Have a look at http://obs.ninja It works much easyer. Nothing to install it just works. You have a little bit of latency though.


----------



## thomaslfessler (Feb 10, 2021)

puzzlepuzzle said:


> Sorry for my bad English, but I need help.
> 
> I used my Iphone camera as a webcam for live (on Twitch). I connected the iphone via USB to the Mac and then on OBS:
> 1. I added device capture
> ...



Yes.. You are OK.   You will probably have better success with just the iPhone without a paid camera app.  Full Screen Cam seems to work best for this approach.


----------



## puzzlepuzzle (Feb 10, 2021)

Mano1979 said:


> Have a look at http://obs.ninja It works much easyer. Nothing to install it just works.
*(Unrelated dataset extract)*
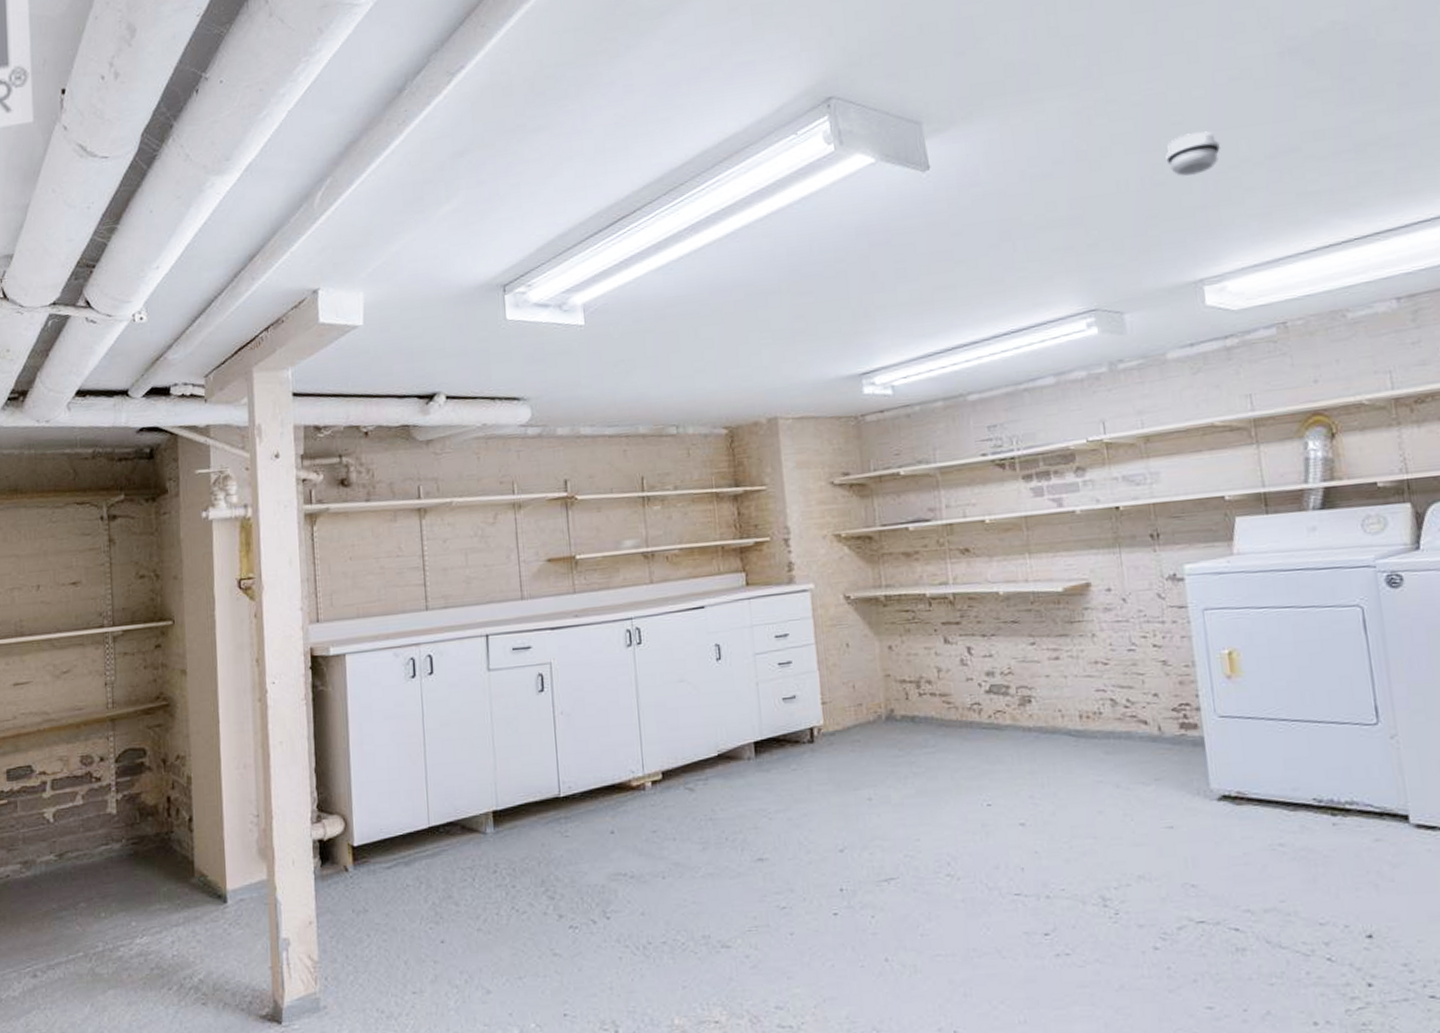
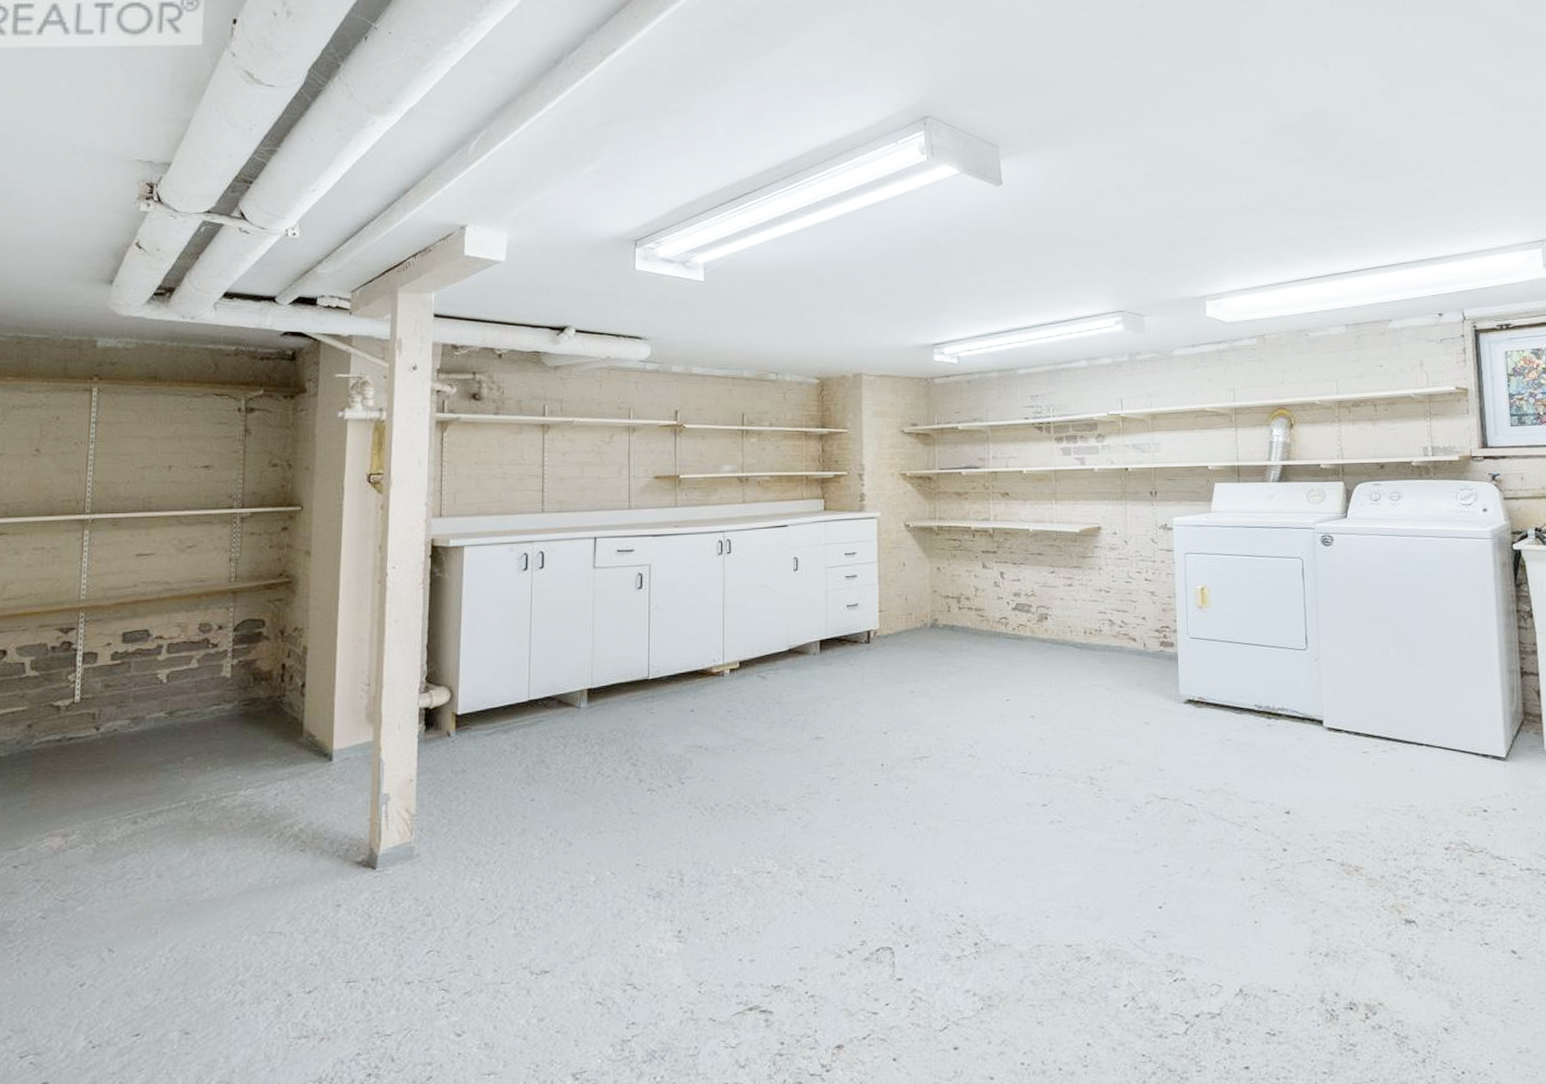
smoke detector: present [1165,131,1220,176] -> none [1185,181,1227,214]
You have a little bit of latency though.


Thanks! it's good idea!


----------



## puzzlepuzzle (Feb 11, 2021)

thomaslfessler said:


> Yes.. You are OK.   You will probably have better success with just the iPhone without a paid camera app.  Full Screen Cam seems to work best for this approach.


Ok It's safe! Thank you so much!!!


----------



## thewitt (Feb 11, 2021)

I've use the iPhone as camera with most of the app options and prefer the OBS Phone app from Loft Labs in the app store to all of the other options. It's very stable and not that expensive.

Good luck.


----------